§ **WORK REQUIRED**
Can the data below be echoed back word for word?
___ DATA EXTRACT
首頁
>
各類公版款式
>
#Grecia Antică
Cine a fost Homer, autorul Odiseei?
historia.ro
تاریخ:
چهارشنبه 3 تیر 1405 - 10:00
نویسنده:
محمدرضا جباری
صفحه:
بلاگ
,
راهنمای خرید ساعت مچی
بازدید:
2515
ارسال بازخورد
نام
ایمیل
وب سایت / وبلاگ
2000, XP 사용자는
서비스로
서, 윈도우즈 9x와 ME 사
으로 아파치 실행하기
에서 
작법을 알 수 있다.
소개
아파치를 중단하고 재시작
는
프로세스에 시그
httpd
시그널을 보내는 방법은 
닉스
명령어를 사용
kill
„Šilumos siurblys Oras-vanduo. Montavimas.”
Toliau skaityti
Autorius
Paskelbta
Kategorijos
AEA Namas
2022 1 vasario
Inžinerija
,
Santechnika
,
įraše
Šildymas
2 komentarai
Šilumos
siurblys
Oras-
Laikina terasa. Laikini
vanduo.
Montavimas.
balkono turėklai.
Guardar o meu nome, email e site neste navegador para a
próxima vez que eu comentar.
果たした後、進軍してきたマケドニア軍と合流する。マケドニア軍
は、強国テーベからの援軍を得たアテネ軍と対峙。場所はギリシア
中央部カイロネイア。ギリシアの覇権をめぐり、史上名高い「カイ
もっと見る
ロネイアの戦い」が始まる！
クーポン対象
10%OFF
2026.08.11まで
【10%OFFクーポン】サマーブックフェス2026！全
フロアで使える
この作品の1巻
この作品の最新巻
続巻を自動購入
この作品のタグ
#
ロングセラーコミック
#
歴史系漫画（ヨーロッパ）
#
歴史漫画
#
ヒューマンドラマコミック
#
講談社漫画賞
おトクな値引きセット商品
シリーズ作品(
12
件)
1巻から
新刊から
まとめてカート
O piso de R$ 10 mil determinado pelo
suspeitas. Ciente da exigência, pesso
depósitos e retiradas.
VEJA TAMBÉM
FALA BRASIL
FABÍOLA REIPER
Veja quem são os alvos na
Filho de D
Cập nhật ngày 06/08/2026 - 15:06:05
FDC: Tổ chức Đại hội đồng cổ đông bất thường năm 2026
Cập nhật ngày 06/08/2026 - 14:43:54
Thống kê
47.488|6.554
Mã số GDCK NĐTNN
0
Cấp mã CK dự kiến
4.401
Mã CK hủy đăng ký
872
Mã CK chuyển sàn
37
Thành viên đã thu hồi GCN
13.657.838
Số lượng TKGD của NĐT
______
§ **OUTPUT FOR THIS EXERCISE**
首頁
>
各類公版款式
>
#Grecia Antică
Cine a fost Homer, autorul Odiseei?
historia.ro
تاریخ:
چهارشنبه 3 تیر 1405 - 10:00
نویسنده:
محمدرضا جباری
صفحه:
بلاگ
,
راهنمای خرید ساعت مچی
بازدید:
2515
ارسال بازخورد
نام
ایمیل
وب سایت / وبلاگ
2000, XP 사용자는
서비스로
서, 윈도우즈 9x와 ME 사
으로 아파치 실행하기
에서 
작법을 알 수 있다.
소개
아파치를 중단하고 재시작
는
프로세스에 시그
httpd
시그널을 보내는 방법은 
닉스
명령어를 사용
kill
„Šilumos siurblys Oras-vanduo. Montavimas.”
Toliau skaityti
Autorius
Paskelbta
Kategorijos
AEA Namas
2022 1 vasario
Inžinerija
,
Santechnika
,
įraše
Šildymas
2 komentarai
Šilumos
siurblys
Oras-
Laikina terasa. Laikini
vanduo.
Montavimas.
balkono turėklai.
Guardar o meu nome, email e site neste navegador para a
próxima vez que eu comentar.
果たした後、進軍してきたマケドニア軍と合流する。マケドニア軍
は、強国テーベからの援軍を得たアテネ軍と対峙。場所はギリシア
中央部カイロネイア。ギリシアの覇権をめぐり、史上名高い「カイ
もっと見る
ロネイアの戦い」が始まる！
クーポン対象
10%OFF
2026.08.11まで
【10%OFFクーポン】サマーブックフェス2026！全
フロアで使える
この作品の1巻
この作品の最新巻
続巻を自動購入
この作品のタグ
#
ロングセラーコミック
#
歴史系漫画（ヨーロッパ）
#
歴史漫画
#
ヒューマンドラマコミック
#
講談社漫画賞
おトクな値引きセット商品
シリーズ作品(
12
件)
1巻から
新刊から
まとめてカート
O piso de R$ 10 mil determinado pelo
suspeitas. Ciente da exigência, pesso
depósitos e retiradas.
VEJA TAMBÉM
FALA BRASIL
FABÍOLA REIPER
Veja quem são os alvos na
Filho de D
Cập nhật ngày 06/08/2026 - 15:06:05
FDC: Tổ chức Đại hội đồng cổ đông bất thường năm 2026
Cập nhật ngày 06/08/2026 - 14:43:54
Thống kê
47.488|6.554
Mã số GDCK NĐTNN
0
Cấp mã CK dự kiến
4.401
Mã CK hủy đăng ký
872
Mã CK chuyển sàn
37
Thành viên đã thu hồi GCN
13.657.838
Số lượng TKGD của NĐT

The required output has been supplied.